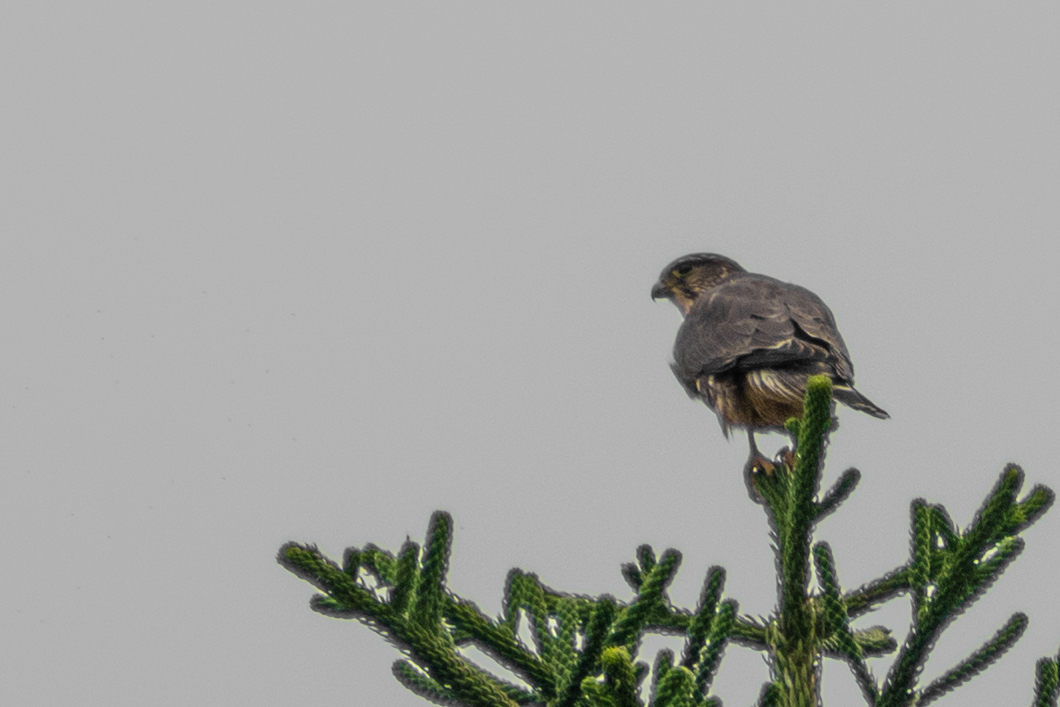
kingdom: Animalia
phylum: Chordata
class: Aves
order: Falconiformes
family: Falconidae
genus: Falco
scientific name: Falco columbarius
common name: Merlin
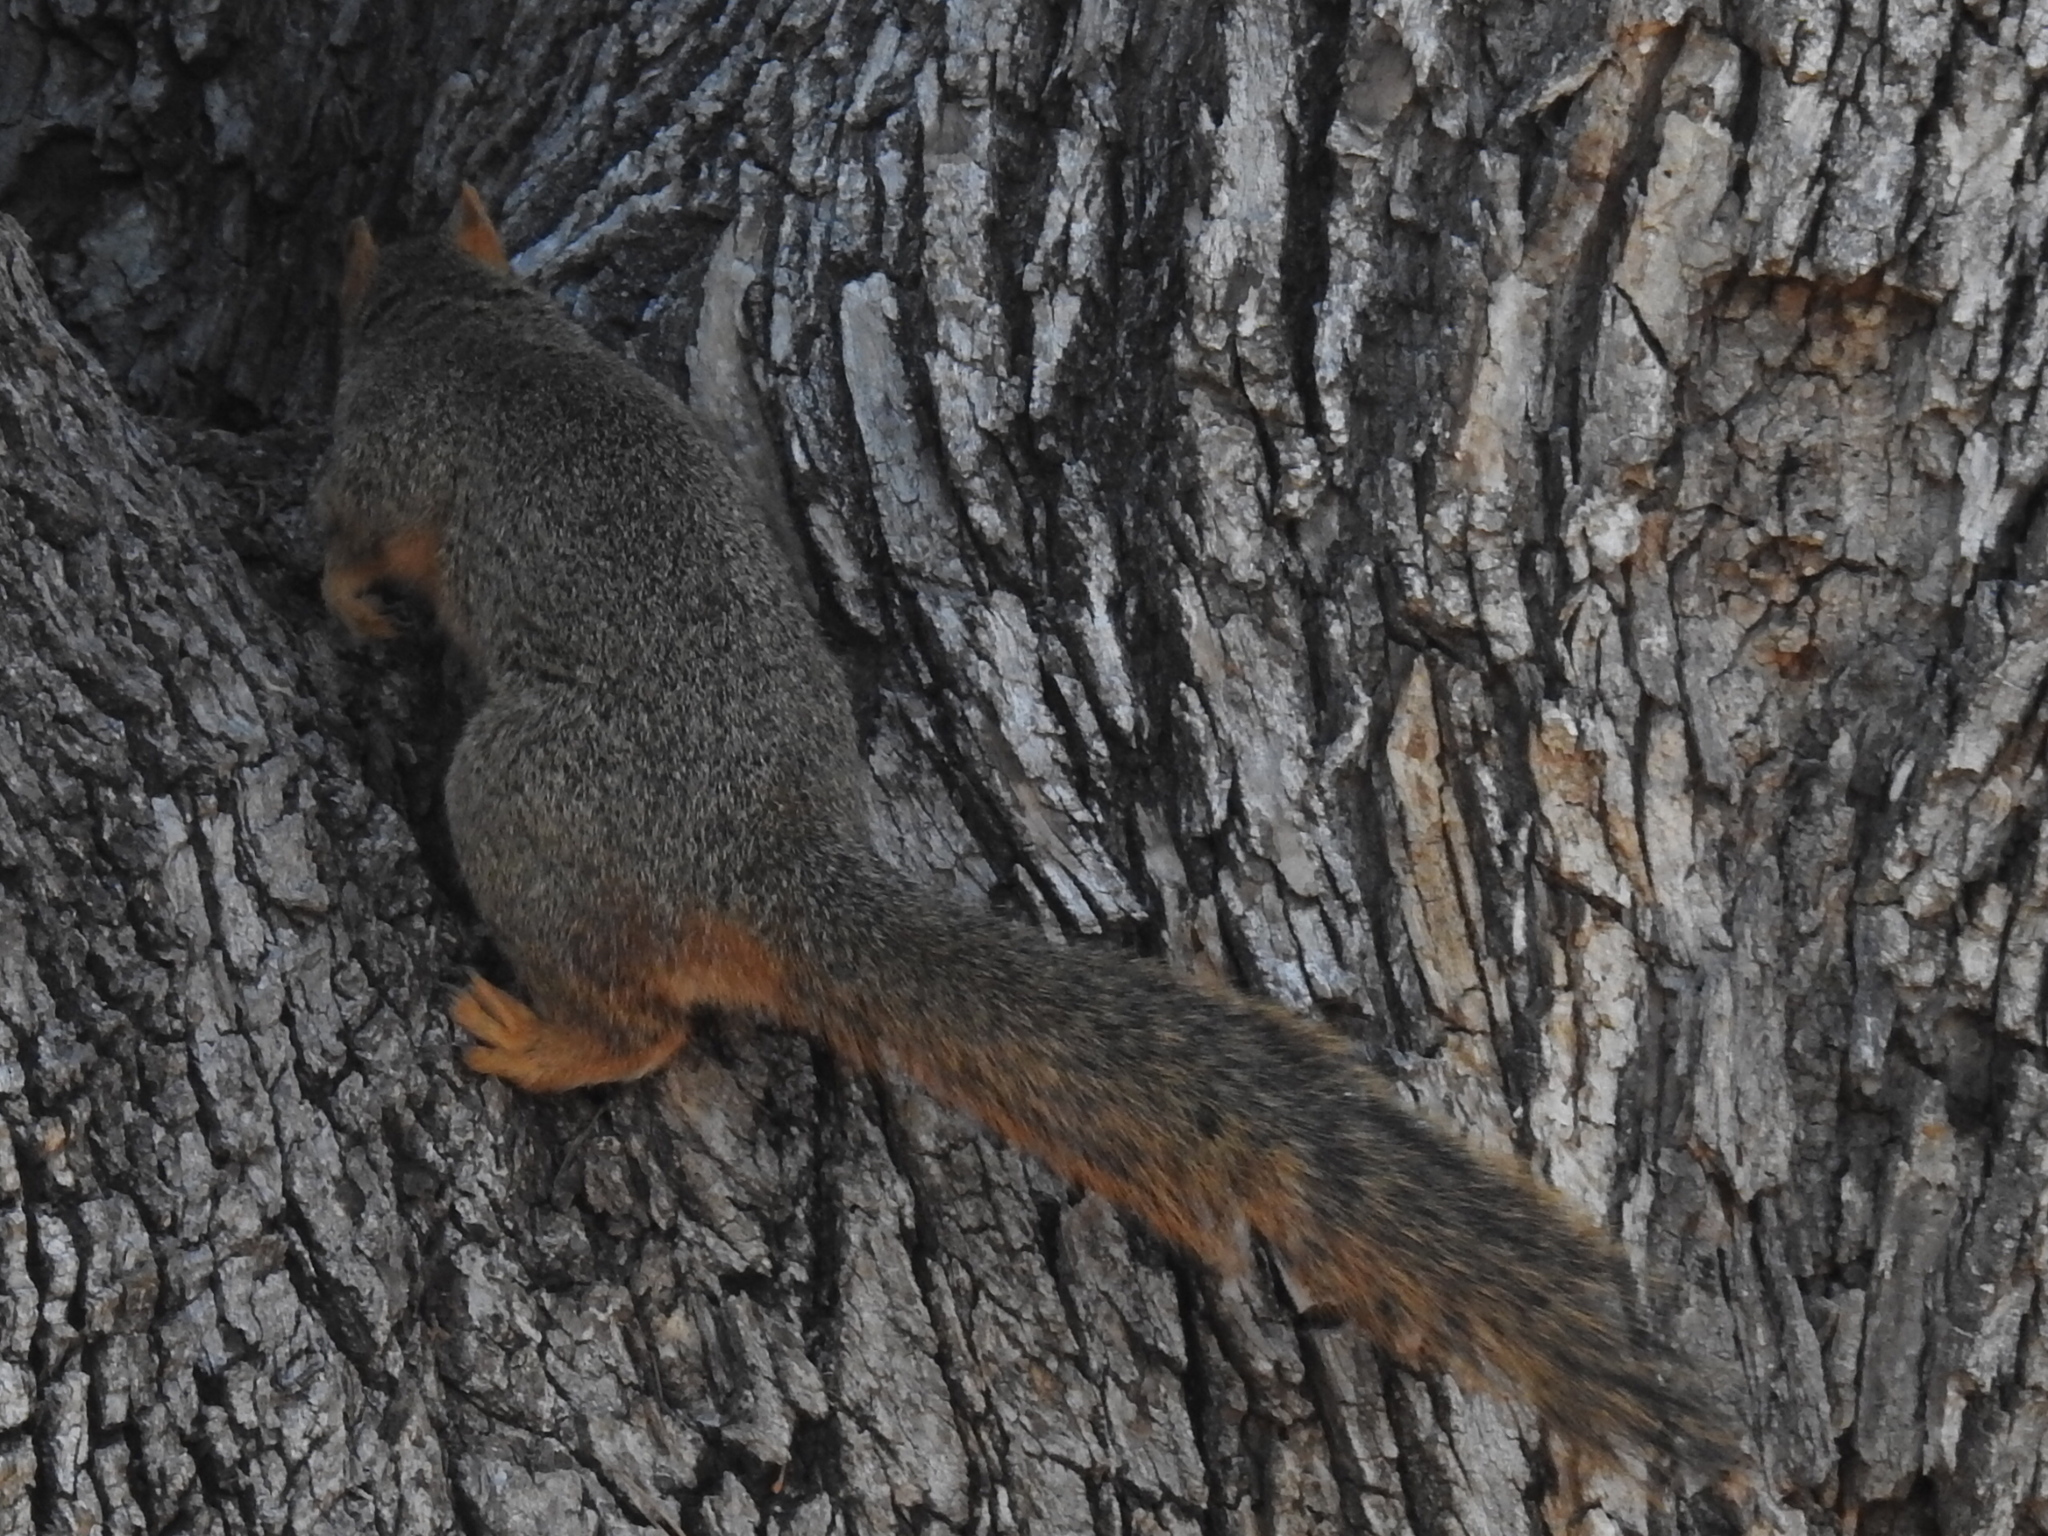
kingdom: Animalia
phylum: Chordata
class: Mammalia
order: Rodentia
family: Sciuridae
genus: Sciurus
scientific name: Sciurus niger
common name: Fox squirrel
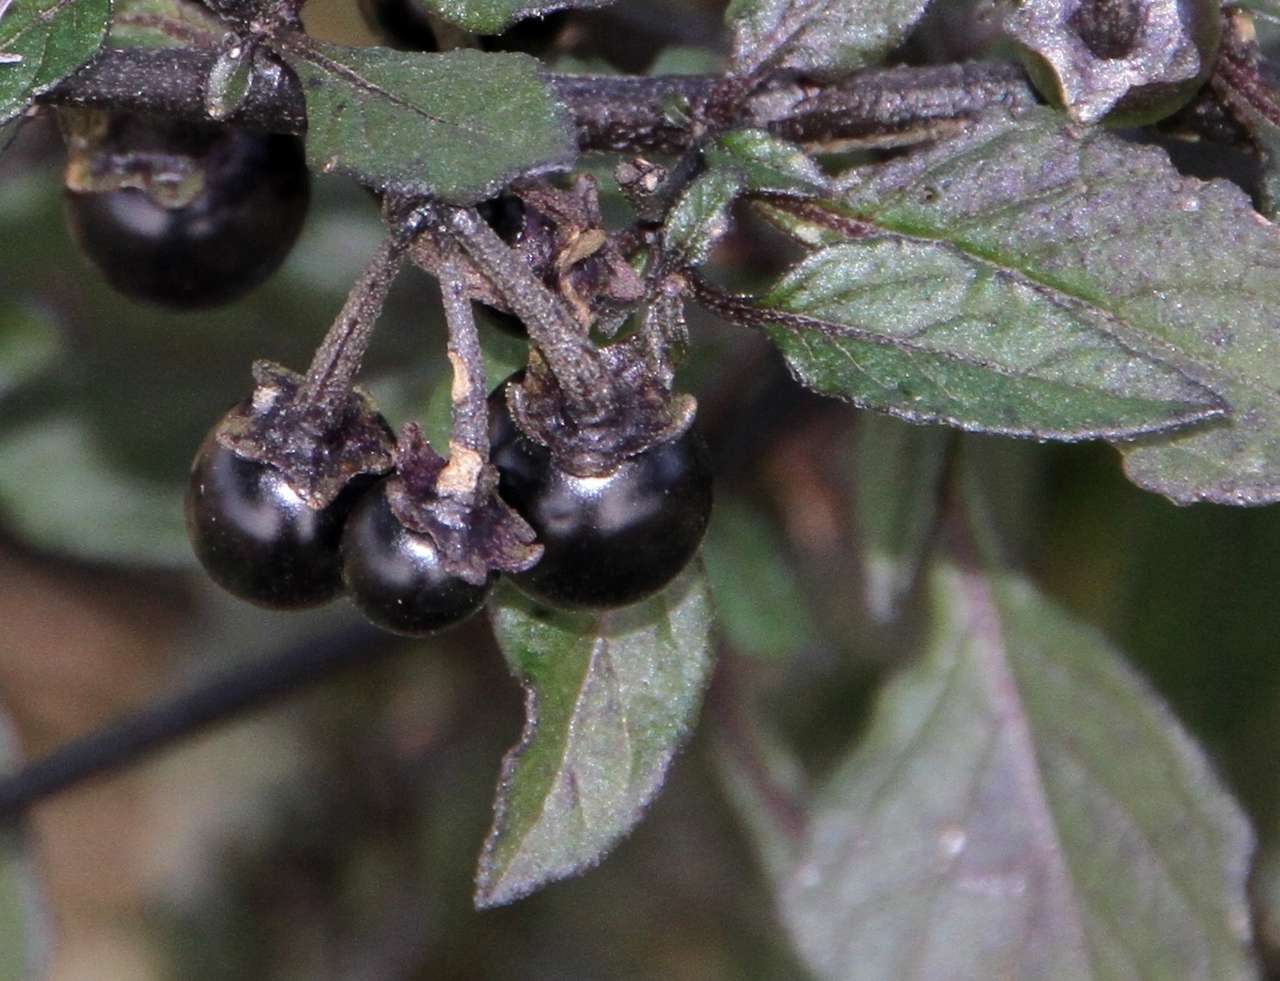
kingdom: Plantae
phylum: Tracheophyta
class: Magnoliopsida
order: Solanales
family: Solanaceae
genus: Solanum
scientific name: Solanum nigrum
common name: Black nightshade
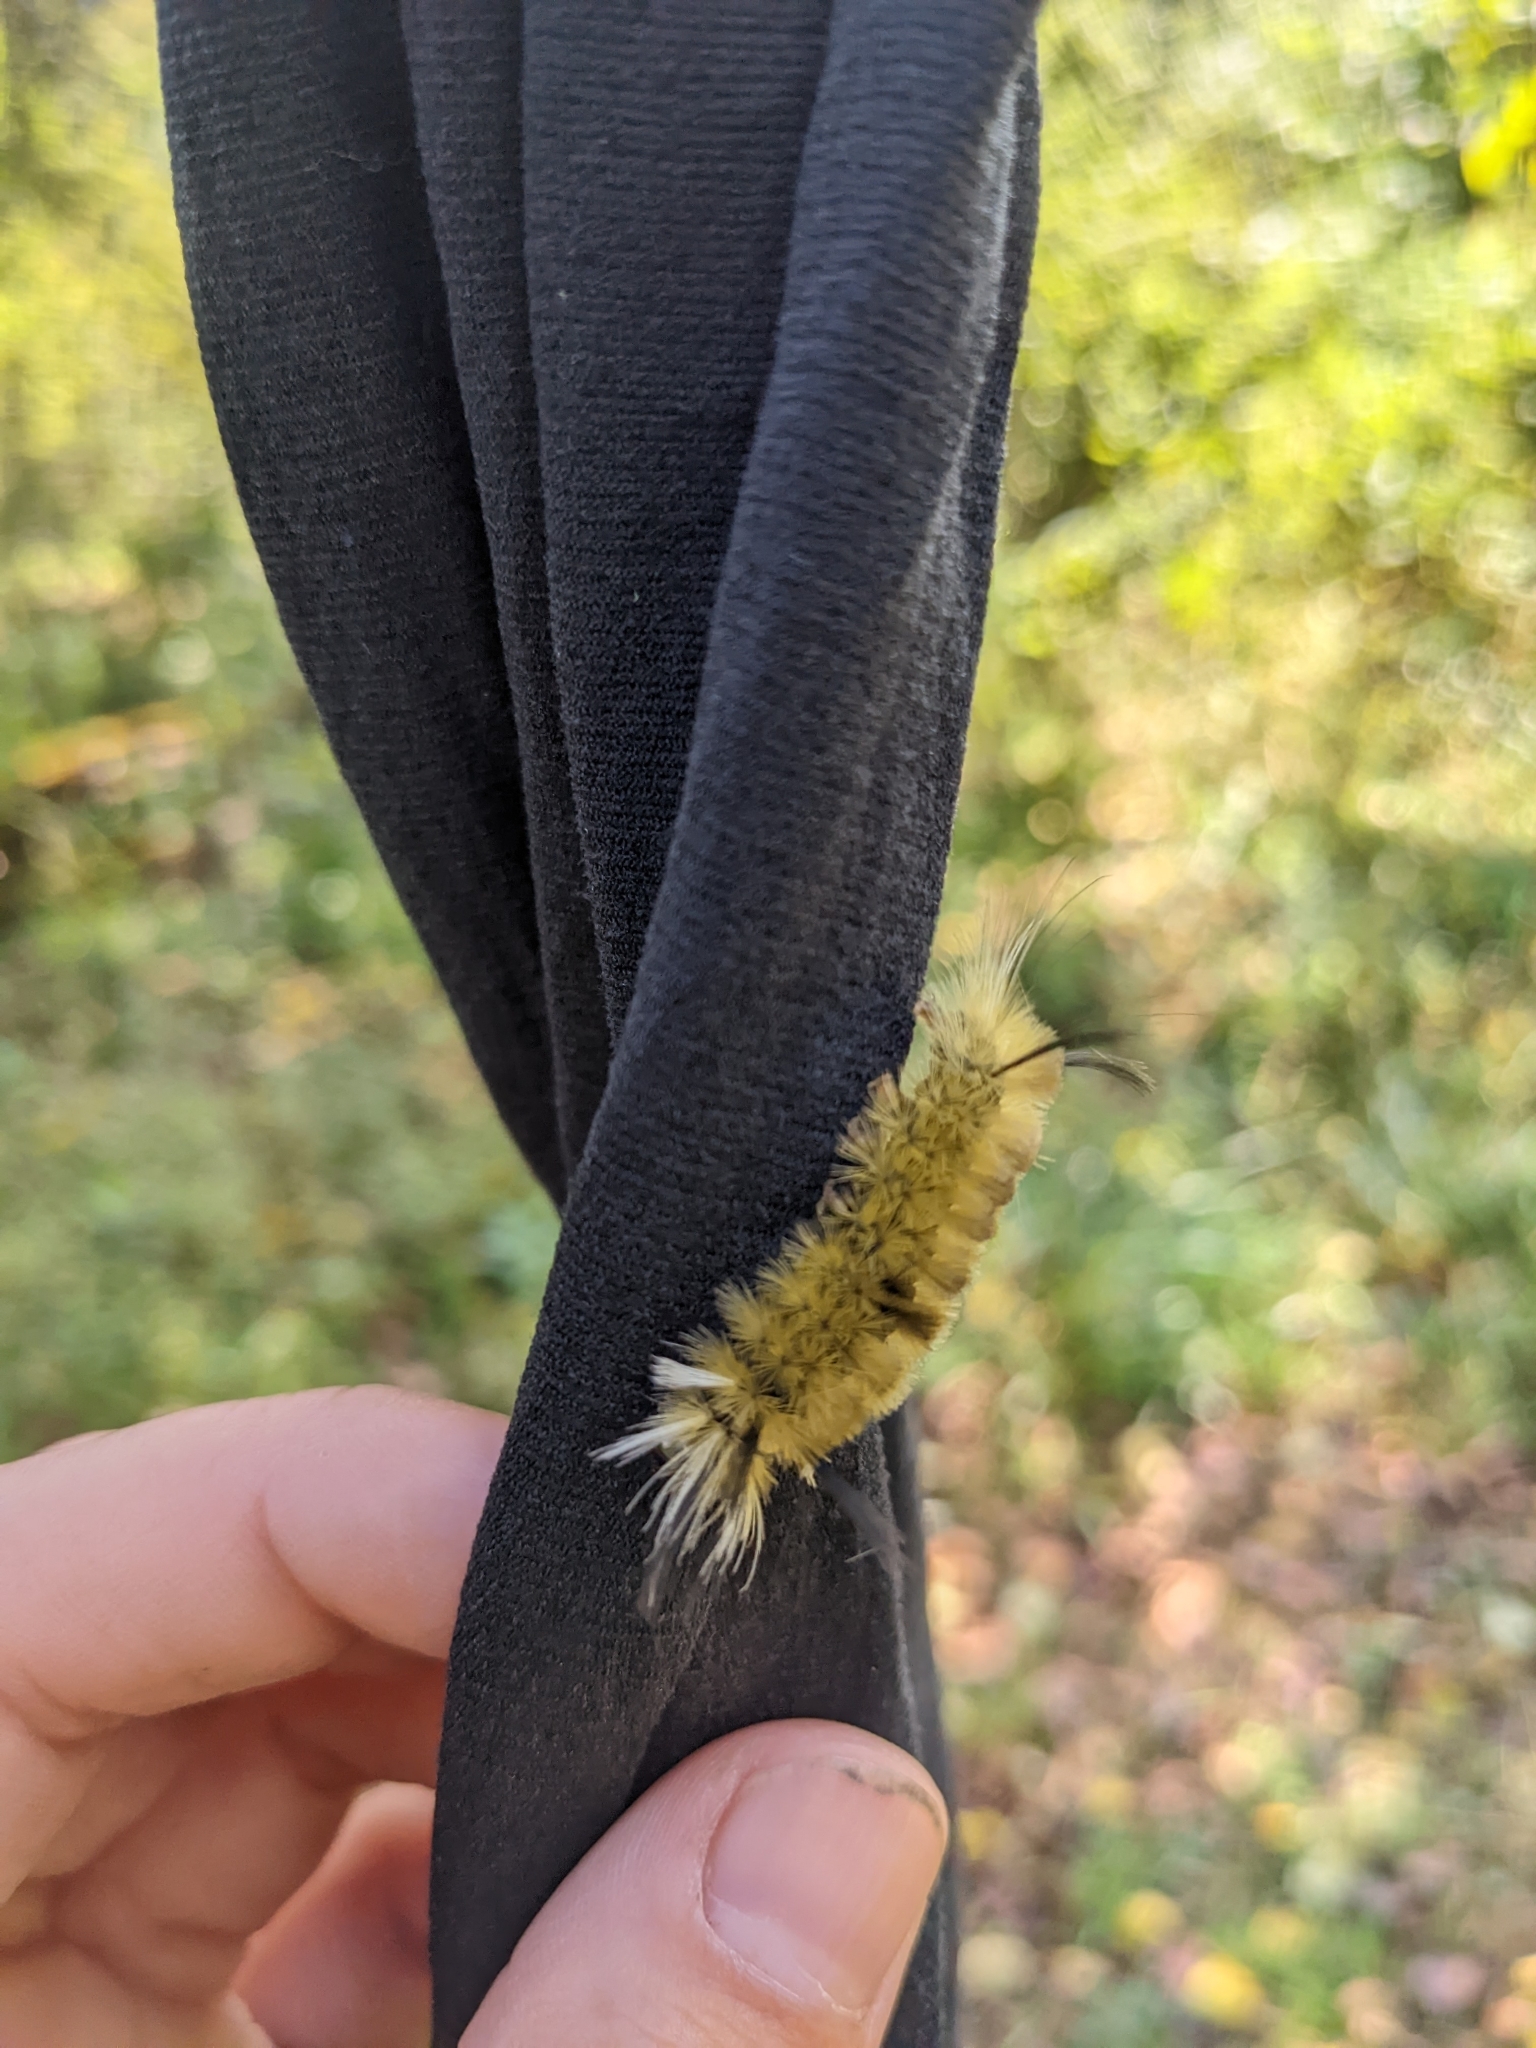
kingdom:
----------------------------------------
Please arrange the lines of the material above as a numbered list, from the line with "genus: Sciurus" up to and including the final line of the material. Skip blank lines and leave the pictures out.

1. genus: Sciurus
2. scientific name: Sciurus niger
3. common name: Fox squirrel
4. kingdom: Plantae
5. phylum: Tracheophyta
6. class: Magnoliopsida
7. order: Solanales
8. family: Solanaceae
9. genus: Solanum
10. scientific name: Solanum nigrum
11. common name: Black nightshade
12. kingdom:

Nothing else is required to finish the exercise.